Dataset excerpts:
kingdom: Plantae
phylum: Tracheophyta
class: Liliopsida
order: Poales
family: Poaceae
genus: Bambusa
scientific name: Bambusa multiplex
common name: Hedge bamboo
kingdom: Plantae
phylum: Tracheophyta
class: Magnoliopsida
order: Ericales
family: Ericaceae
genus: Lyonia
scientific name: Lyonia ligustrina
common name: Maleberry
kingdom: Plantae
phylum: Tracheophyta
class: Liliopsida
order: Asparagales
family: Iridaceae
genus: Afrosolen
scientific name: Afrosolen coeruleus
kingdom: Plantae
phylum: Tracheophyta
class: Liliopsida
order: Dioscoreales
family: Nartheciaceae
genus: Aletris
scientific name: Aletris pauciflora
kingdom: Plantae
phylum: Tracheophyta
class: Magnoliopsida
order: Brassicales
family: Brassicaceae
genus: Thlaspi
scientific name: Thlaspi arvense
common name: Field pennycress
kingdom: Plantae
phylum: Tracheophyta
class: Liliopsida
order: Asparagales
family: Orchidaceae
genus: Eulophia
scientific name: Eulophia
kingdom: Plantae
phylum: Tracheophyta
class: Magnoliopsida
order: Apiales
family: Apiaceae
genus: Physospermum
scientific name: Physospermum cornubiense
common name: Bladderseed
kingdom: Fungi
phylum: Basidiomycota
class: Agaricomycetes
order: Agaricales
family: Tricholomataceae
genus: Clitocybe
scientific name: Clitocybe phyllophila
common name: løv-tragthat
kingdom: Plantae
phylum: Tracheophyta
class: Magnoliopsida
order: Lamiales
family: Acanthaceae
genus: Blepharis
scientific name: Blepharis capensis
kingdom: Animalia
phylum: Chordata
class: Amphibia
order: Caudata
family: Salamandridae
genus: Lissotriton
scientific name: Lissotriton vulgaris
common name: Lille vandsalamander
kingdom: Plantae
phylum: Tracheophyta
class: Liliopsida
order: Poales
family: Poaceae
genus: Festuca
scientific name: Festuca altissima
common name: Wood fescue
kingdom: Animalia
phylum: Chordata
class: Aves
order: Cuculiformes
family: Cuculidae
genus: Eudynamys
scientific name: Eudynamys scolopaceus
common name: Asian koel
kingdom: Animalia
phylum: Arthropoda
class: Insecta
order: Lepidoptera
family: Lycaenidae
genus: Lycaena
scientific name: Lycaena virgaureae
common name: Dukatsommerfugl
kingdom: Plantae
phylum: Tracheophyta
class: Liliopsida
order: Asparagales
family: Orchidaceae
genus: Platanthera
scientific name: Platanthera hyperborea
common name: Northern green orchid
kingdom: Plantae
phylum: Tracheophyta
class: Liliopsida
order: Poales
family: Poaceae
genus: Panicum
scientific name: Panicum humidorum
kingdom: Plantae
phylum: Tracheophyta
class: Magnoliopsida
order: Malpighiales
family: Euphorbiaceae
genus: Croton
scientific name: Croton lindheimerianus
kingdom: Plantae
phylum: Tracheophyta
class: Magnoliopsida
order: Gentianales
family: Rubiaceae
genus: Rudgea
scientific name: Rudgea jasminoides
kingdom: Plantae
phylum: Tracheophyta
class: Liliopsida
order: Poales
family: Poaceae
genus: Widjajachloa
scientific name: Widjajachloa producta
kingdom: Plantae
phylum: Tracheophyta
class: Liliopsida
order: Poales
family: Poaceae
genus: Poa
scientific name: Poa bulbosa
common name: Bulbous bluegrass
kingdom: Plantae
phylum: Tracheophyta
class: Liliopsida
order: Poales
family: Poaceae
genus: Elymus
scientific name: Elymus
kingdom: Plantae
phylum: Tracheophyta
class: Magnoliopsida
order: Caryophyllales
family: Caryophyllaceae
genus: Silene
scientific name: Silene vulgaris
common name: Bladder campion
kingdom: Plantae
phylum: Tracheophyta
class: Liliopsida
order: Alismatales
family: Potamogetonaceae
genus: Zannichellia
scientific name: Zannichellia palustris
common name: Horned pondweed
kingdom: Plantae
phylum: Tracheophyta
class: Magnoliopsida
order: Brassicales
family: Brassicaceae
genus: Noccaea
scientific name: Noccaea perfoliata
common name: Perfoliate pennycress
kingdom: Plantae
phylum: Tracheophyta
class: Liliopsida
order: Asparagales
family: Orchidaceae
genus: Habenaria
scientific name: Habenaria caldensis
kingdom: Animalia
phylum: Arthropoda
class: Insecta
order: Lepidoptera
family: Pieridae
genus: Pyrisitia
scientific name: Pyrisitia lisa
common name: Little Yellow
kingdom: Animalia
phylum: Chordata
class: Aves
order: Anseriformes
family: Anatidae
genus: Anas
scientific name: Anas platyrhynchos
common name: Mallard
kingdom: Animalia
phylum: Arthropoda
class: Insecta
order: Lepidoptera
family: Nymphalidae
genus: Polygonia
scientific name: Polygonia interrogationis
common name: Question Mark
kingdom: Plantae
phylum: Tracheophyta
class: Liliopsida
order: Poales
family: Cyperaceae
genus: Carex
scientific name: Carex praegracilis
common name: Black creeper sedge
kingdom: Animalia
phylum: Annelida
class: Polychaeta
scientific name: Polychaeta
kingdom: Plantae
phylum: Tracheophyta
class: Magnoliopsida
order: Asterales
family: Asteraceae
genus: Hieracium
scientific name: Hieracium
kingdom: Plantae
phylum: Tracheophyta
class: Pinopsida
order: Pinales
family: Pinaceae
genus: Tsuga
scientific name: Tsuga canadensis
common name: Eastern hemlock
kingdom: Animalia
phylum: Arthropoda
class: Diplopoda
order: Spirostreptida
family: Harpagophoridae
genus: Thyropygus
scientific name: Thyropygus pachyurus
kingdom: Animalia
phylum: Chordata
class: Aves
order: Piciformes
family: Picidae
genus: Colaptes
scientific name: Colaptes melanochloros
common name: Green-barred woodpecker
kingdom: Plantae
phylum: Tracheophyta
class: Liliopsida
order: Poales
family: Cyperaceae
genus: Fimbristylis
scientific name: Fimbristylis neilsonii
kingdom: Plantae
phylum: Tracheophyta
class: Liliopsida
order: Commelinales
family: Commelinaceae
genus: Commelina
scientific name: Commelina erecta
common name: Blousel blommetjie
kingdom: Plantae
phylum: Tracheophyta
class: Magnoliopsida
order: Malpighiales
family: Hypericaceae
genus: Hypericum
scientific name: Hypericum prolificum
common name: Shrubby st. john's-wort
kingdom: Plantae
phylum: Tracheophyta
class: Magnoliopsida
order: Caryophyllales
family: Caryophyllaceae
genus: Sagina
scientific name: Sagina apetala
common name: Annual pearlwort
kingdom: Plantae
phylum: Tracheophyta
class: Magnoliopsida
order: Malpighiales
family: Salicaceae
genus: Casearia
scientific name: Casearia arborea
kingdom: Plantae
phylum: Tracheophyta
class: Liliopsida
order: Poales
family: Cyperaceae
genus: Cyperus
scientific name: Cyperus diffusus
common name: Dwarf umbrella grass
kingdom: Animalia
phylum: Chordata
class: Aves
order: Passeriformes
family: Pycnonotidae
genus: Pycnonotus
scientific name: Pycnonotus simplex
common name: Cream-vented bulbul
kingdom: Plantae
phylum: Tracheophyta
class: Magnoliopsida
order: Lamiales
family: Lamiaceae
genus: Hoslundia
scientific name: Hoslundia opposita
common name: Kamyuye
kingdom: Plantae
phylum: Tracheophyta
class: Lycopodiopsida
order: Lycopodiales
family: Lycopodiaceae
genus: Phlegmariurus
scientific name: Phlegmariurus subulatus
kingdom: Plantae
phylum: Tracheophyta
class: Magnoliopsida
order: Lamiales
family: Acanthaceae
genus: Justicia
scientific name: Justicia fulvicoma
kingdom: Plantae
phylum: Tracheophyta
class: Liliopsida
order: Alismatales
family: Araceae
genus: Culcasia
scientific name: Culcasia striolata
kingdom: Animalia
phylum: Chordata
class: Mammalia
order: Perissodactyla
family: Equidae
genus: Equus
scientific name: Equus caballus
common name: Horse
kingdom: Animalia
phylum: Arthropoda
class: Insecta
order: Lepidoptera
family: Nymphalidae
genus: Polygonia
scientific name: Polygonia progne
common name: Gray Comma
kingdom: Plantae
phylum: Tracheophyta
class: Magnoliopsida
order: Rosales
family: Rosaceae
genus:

» **EXERCISE TASK**
Recast the lines from the one containing "genus: Habenaria" through the one containing "genus: Hypericum", inclusive, as a Markdown table with the columns Number and Text. Skip any blank lines and number each line you keep.

» **TASK ANSWER**
| Number | Text |
|---|---|
| 1 | genus: Habenaria |
| 2 | scientific name: Habenaria caldensis |
| 3 | kingdom: Animalia |
| 4 | phylum: Arthropoda |
| 5 | class: Insecta |
| 6 | order: Lepidoptera |
| 7 | family: Pieridae |
| 8 | genus: Pyrisitia |
| 9 | scientific name: Pyrisitia lisa |
| 10 | common name: Little Yellow |
| 11 | kingdom: Animalia |
| 12 | phylum: Chordata |
| 13 | class: Aves |
| 14 | order: Anseriformes |
| 15 | family: Anatidae |
| 16 | genus: Anas |
| 17 | scientific name: Anas platyrhynchos |
| 18 | common name: Mallard |
| 19 | kingdom: Animalia |
| 20 | phylum: Arthropoda |
| 21 | class: Insecta |
| 22 | order: Lepidoptera |
| 23 | family: Nymphalidae |
| 24 | genus: Polygonia |
| 25 | scientific name: Polygonia interrogationis |
| 26 | common name: Question Mark |
| 27 | kingdom: Plantae |
| 28 | phylum: Tracheophyta |
| 29 | class: Liliopsida |
| 30 | order: Poales |
| 31 | family: Cyperaceae |
| 32 | genus: Carex |
| 33 | scientific name: Carex praegracilis |
| 34 | common name: Black creeper sedge |
| 35 | kingdom: Animalia |
| 36 | phylum: Annelida |
| 37 | class: Polychaeta |
| 38 | scientific name: Polychaeta |
| 39 | kingdom: Plantae |
| 40 | phylum: Tracheophyta |
| 41 | class: Magnoliopsida |
| 42 | order: Asterales |
| 43 | family: Asteraceae |
| 44 | genus: Hieracium |
| 45 | scientific name: Hieracium |
| 46 | kingdom: Plantae |
| 47 | phylum: Tracheophyta |
| 48 | class: Pinopsida |
| 49 | order: Pinales |
| 50 | family: Pinaceae |
| 51 | genus: Tsuga |
| 52 | scientific name: Tsuga canadensis |
| 53 | common name: Eastern hemlock |
| 54 | kingdom: Animalia |
| 55 | phylum: Arthropoda |
| 56 | class: Diplopoda |
| 57 | order: Spirostreptida |
| 58 | family: Harpagophoridae |
| 59 | genus: Thyropygus |
| 60 | scientific name: Thyropygus pachyurus |
| 61 | kingdom: Animalia |
| 62 | phylum: Chordata |
| 63 | class: Aves |
| 64 | order: Piciformes |
| 65 | family: Picidae |
| 66 | genus: Colaptes |
| 67 | scientific name: Colaptes melanochloros |
| 68 | common name: Green-barred woodpecker |
| 69 | kingdom: Plantae |
| 70 | phylum: Tracheophyta |
| 71 | class: Liliopsida |
| 72 | order: Poales |
| 73 | family: Cyperaceae |
| 74 | genus: Fimbristylis |
| 75 | scientific name: Fimbristylis neilsonii |
| 76 | kingdom: Plantae |
| 77 | phylum: Tracheophyta |
| 78 | class: Liliopsida |
| 79 | order: Commelinales |
| 80 | family: Commelinaceae |
| 81 | genus: Commelina |
| 82 | scientific name: Commelina erecta |
| 83 | common name: Blousel blommetjie |
| 84 | kingdom: Plantae |
| 85 | phylum: Tracheophyta |
| 86 | class: Magnoliopsida |
| 87 | order: Malpighiales |
| 88 | family: Hypericaceae |
| 89 | genus: Hypericum |